La sculpture sur jade est en Chine un art vieux de plus de 3 000 ans. La valeur d'une oeuvre sculptée dépend aussi bien de l'habileté de l'artisan que de la qualité de la pierre elle-même.
Ce qu'on appelle jade en Chine relève généralement de deux minerais de composition différente : la néphrite des monts Kunlun au Xinjiang (nord-ouest de la Chine) et la jadéite du Myanmar (la Birmanie). Cette dernière est connue en Chine sous la désignation de « Fei Cui ». D'autres matières que les sculpteurs sur jade utilisent sont l'agate, le quartz, le rose-quartz, le cristal, la malachite, la turquoise et le corail.
Le jade pur, qu'il s'agisse de la néphrite ou de la jadéite, est blanc. Il présente en même temps de différentes couleures : vert, fauve, violet, bleu, jaune, rouge, gris et noir, à cause la présence d'une petite quantité de fer, de manganèse, de chrome ou d'autres minerais. Certaines pierres peuvent avoir des veines et des taches.
Le lustre fin de la néphrite polie est huileux, et celui de la jadéite, vitreux, est plus brillant encore. Chacune d'elles a une couleur particulière. Par exemple, le jade d'un vert impérial ou d'un vert éméraude, la pierre la plus précieuse, est nécessairement de la jadéite.
La néphrite, fibreuse en texture, est une des pierres les plus solides. Cela permet une ciselure subtile, compliquée et exacte. La jadéite est microcristalline en texture et, bien que plus dure, elle est plus fragile que la néphrite. Cependant, les maîtres chinois réussissent toujours à merveille grâce à leur grande habileté.
Dans le passé, la jadéite de Birmanie fut transportée, pour la plupart des cas, à Guangzhou ou à Shanghai, où foisonnaient des fabriques d'objets d'art en jade. La néphrite du Xinjiang fut traitée à Beijing. Ces trois villes sont devenues les principaux centres de sculpture sur jade en Chine.
Pour les Chinois, le jade de première classe est plus précieux que l'or et le diamant. Ce n'est pas uniquement parce qu'il est rare, mais qu'il symbolise la beauté, la pureté et la noblesse. Le Chinois fait cadeau d'un jade en signe d'une amitié éternelle.

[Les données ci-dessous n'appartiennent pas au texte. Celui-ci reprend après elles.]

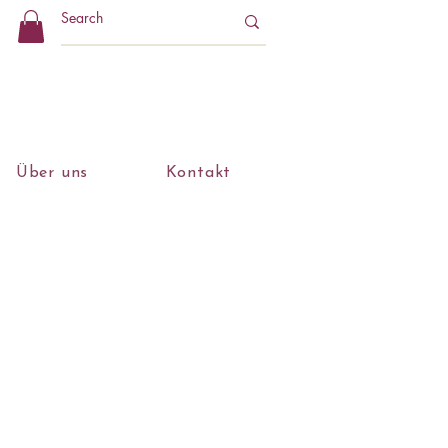
Über uns
Kontakt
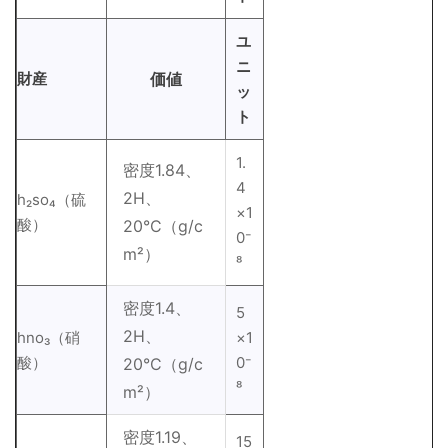
ユ
ニ
財産
価値
ッ
ト
1.
密度1.84、
4
2H、
h₂so₄（硫
×1
酸）
20°C（g/c
0⁻
m²）
⁸
密度1.4、
5
2H、
hno₃（硝
×1
酸）
0⁻
20°C（g/c
⁸
m²）
密度1.19、
15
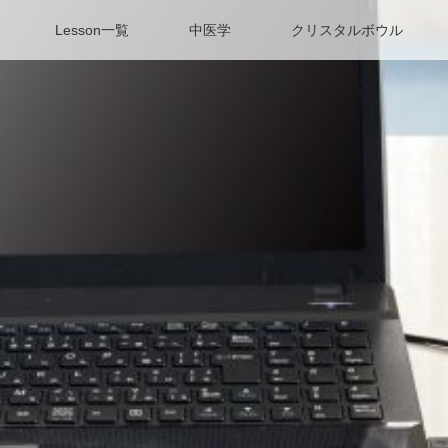
Lesson一覧
中医学
クリスタルボウル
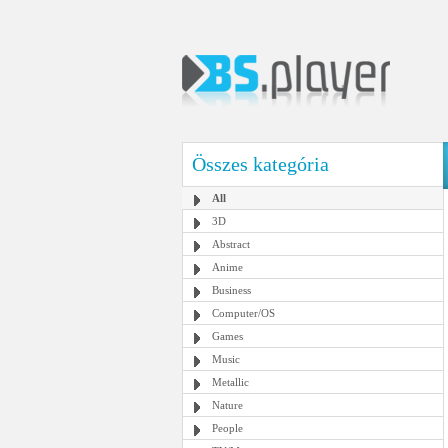
Összes kategória
All
3D
Abstract
Anime
Business
Computer/OS
Games
Music
Metallic
Nature
People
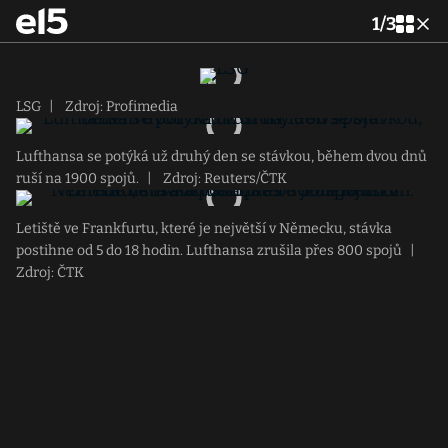
1
/
3
LSG
|
Zdroj: Profimedia
Lufthansa se potýká už druhý den se stávkou, během dvou dnů
ruší na 1900 spojů.
|
Zdroj: Reuters/ČTK
Letiště ve Frankfurtu, které je největší v Německu, stávka
postihne od 5 do 18 hodin. Lufthansa zrušila přes 800 spojů
|
Zdroj: ČTK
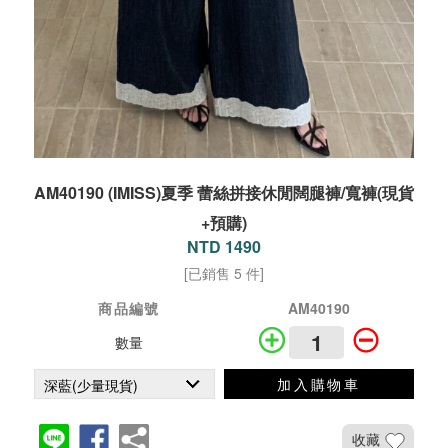
AM40190 (IMISS)夏季 蕾絲拼接休閒闊腿褲/寬褲(現貨
+預購)
NTD 1490
[已銷售 5 件]
商品編號
AM40190
數量
加入購物車
收藏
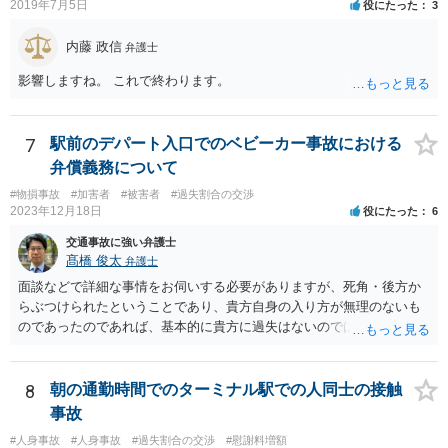
2019年7月5日
役にたった
3
内藤 政信
弁護士
影響しますね。 これで終わります。
7
駅前のデパート入口でのベビーカー事故における
弁償義務について
#物損事故
#加害者
#被害者
#過失割合の交渉
2023年12月18日
役にたった
6
交通事故に強い弁護士
髙橋 俊太
弁護士
面談などで詳細な事情をお伺いする必要がありますが、死角・後方か
らぶつけられたということであり、貴方自身の入り方が無理のないも
のであったのであれば、基本的に貴方に過失はないのではないかとい
う印象です。 なお、貴方に怪我がなかったのは幸いなことなのです
が、ベビーカーの車輪が壊れるというのは（かなり劣化していたとい
うことでもない限り）相当な衝撃だったのではないかとも思われま
8
朝の通勤時間でのターミナル駅での人同士の接触
す。 そのあたりも含め、今後の状況に応じて弁護士に個別に相談なさ
事故
った方がよいように思います。
#人身事故
#人身事故
#過失割合の交渉
#慰謝料増額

La sculpture sur jade connaît un développement progressif dans l'histoire chinoise. En 1976, dans un ancien tombeau à Anyang (province du Henan) d'il y a 3 200 ans, furent déterrées 600 jades, dont instruments, armes, animaux, oiseaux, figurines humaines et ustensiles. Ces découvertes montrent que cet artisanat fut déjà très développé à l'époque. Dans la période des Royaumes combattants (475-221 av. J.C.), le roi des Qin promit d'offrir 15 villes en échange d'un jade de grande valeur. Sous les Tang (618-907) et les Song (960-1279), la sculpture sur jade parvint à un haut degré de maturité. Elle atteignit son apogée sous le règne de Qian Long des Qing (1736-1795).
Depuis la fondation de la Chine nouvelle, cet art a connu un progrès technique rapide. Pendant des siècles, l'artisan travaillait sur un tour actionné par une pédale. De sa main gauche, il soutenait le jade à façonner, et de sa main droite appliquait la pâte d'abrasif avec l'eau. Aujourd'hui, cette machine-outil est manoeuvrée par l'électricité.